** RECORDS SHOWN follows **

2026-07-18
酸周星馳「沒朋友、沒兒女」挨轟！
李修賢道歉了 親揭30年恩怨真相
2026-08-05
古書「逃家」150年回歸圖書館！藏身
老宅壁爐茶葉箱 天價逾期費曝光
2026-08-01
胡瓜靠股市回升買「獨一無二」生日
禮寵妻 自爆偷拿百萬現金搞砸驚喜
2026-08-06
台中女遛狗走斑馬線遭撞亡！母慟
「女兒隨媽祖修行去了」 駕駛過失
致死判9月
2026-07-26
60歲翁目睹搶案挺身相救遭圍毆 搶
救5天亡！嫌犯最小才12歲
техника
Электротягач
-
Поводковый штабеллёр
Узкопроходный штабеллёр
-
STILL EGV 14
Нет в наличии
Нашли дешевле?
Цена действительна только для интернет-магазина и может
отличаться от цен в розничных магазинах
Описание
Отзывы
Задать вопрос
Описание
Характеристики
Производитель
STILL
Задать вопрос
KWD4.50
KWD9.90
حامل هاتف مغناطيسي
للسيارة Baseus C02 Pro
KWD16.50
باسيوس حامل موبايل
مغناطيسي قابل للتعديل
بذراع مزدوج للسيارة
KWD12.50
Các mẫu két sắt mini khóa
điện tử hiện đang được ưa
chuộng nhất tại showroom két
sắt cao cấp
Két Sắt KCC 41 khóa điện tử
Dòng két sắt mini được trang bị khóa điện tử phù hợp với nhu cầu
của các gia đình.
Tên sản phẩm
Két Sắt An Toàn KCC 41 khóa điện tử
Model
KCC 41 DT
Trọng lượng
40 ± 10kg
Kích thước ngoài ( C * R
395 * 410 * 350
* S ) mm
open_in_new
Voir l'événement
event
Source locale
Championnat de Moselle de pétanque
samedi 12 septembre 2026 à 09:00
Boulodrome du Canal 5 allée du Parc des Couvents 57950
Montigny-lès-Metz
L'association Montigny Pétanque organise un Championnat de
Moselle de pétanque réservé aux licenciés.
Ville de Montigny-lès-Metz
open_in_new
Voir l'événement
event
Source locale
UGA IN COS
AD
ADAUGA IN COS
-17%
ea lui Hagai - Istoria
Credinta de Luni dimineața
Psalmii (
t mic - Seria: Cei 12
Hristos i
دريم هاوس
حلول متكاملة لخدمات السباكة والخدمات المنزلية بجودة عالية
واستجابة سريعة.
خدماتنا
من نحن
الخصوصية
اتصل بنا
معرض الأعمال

** End of RECORDS SHOWN **

→ TASK BRIEF: Restate all of the data above. Match it word for word.

→ TASK ANSWER:
2026-07-18
酸周星馳「沒朋友、沒兒女」挨轟！
李修賢道歉了 親揭30年恩怨真相
2026-08-05
古書「逃家」150年回歸圖書館！藏身
老宅壁爐茶葉箱 天價逾期費曝光
2026-08-01
胡瓜靠股市回升買「獨一無二」生日
禮寵妻 自爆偷拿百萬現金搞砸驚喜
2026-08-06
台中女遛狗走斑馬線遭撞亡！母慟
「女兒隨媽祖修行去了」 駕駛過失
致死判9月
2026-07-26
60歲翁目睹搶案挺身相救遭圍毆 搶
救5天亡！嫌犯最小才12歲
техника
Электротягач
-
Поводковый штабеллёр
Узкопроходный штабеллёр
-
STILL EGV 14
Нет в наличии
Нашли дешевле?
Цена действительна только для интернет-магазина и может
отличаться от цен в розничных магазинах
Описание
Отзывы
Задать вопрос
Описание
Характеристики
Производитель
STILL
Задать вопрос
KWD4.50
KWD9.90
حامل هاتف مغناطيسي
للسيارة Baseus C02 Pro
KWD16.50
باسيوس حامل موبايل
مغناطيسي قابل للتعديل
بذراع مزدوج للسيارة
KWD12.50
Các mẫu két sắt mini khóa
điện tử hiện đang được ưa
chuộng nhất tại showroom két
sắt cao cấp
Két Sắt KCC 41 khóa điện tử
Dòng két sắt mini được trang bị khóa điện tử phù hợp với nhu cầu
của các gia đình.
Tên sản phẩm
Két Sắt An Toàn KCC 41 khóa điện tử
Model
KCC 41 DT
Trọng lượng
40 ± 10kg
Kích thước ngoài ( C * R
395 * 410 * 350
* S ) mm
open_in_new
Voir l'événement
event
Source locale
Championnat de Moselle de pétanque
samedi 12 septembre 2026 à 09:00
Boulodrome du Canal 5 allée du Parc des Couvents 57950
Montigny-lès-Metz
L'association Montigny Pétanque organise un Championnat de
Moselle de pétanque réservé aux licenciés.
Ville de Montigny-lès-Metz
open_in_new
Voir l'événement
event
Source locale
UGA IN COS
AD
ADAUGA IN COS
-17%
ea lui Hagai - Istoria
Credinta de Luni dimineața
Psalmii (
t mic - Seria: Cei 12
Hristos i
دريم هاوس
حلول متكاملة لخدمات السباكة والخدمات المنزلية بجودة عالية
واستجابة سريعة.
خدماتنا
من نحن
الخصوصية
اتصل بنا
معرض الأعمال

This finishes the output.